Carnosic acid attenuates diabetic retinopathy via the SIRT1 signaling pathway: neuroprotection and endothelial cell preservation.

OBJECTIVE

To explore the therapeutic effects of Carnosic acid (CA) on diabetic retinopathy (DR), a complication of diabetes mellitus (DM) characterized by retinal neuronal damage induced by oxidative stress.

METHODS

DR was induced in rodent models via streptozotocin (STZ) administration, while human retinal microvascular endothelial cells (HRMECs) were cultured in high-glucose (HG) conditions.

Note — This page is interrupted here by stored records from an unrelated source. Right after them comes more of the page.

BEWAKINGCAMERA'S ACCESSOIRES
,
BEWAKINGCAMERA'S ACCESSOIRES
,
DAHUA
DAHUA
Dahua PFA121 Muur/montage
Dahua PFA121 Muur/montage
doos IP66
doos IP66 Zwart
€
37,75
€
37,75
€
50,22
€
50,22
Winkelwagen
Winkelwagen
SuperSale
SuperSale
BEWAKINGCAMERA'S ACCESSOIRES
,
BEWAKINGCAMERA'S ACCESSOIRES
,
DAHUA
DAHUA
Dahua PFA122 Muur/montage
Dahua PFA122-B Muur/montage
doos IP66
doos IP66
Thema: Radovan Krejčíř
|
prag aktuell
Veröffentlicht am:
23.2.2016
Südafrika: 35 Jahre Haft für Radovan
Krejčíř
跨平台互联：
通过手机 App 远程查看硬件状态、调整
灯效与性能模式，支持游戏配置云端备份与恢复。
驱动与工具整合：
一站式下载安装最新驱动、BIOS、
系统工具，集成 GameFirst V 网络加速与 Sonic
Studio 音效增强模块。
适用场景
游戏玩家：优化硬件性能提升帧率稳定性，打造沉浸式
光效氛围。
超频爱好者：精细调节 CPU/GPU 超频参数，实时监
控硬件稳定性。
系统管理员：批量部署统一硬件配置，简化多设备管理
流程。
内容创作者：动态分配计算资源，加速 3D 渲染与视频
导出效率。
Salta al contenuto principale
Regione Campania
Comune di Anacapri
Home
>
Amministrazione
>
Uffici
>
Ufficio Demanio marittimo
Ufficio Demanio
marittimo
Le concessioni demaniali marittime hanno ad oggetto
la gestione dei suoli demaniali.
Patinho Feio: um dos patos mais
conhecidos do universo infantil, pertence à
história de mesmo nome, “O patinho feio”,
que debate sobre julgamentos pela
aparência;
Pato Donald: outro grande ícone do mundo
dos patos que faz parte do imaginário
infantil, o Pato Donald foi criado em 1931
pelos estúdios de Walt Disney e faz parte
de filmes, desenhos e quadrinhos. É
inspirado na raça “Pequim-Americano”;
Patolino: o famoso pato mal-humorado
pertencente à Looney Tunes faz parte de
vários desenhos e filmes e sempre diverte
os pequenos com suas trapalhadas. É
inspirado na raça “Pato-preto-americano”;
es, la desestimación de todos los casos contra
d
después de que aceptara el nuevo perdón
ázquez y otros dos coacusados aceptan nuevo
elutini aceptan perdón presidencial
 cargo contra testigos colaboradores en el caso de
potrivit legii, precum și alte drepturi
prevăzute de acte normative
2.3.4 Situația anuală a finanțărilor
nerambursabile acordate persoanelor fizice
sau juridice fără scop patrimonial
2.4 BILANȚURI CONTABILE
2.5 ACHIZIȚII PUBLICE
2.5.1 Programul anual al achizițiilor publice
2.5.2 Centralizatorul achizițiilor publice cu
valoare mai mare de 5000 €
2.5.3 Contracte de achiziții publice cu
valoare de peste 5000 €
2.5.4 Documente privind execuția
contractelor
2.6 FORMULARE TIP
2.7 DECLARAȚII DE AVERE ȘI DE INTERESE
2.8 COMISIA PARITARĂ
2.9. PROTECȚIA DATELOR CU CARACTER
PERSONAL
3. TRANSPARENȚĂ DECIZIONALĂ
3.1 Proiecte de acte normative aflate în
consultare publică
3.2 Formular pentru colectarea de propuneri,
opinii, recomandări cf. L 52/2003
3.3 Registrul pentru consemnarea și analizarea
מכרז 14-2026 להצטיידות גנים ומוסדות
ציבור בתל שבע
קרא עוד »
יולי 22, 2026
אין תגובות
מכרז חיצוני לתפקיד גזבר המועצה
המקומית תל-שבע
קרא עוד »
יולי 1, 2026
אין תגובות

The effects of CA on oxidative stress, inflammation, and apoptotic signaling were evaluated by quantifying relevant biomarkers.

RESULTS

CA treatment significantly increased the expression of sirtuin 1, which was reduced in both STZ-treated rats and HG-exposed HRMECs, as confirmed by polymerase chain reaction (PCR) analysis. CA alleviated oxidative stress, inflammation, and apoptosis in STZ-induced DR models. In vitro, CA exhibited a dose-dependent enhancement of SIRT1 expression, providing substantial protection against HG-induced damage in HRMECs. This protective effect involved the suppression of oxidative mediators, reduction of pro-inflammatory cytokine release, and inhibition of apoptotic pathways. Additionally, CA prevented retinal ferroptosis by activating the SIRT1/p53/solute carrier family 7 member 11 (SLC7A11) pathway both in vivo and in vitro.

CONCLUSION

This study suggests that CA alleviates DR by activating SIRT1, leading to decreased inflammation, apoptosis, and oxidative stress.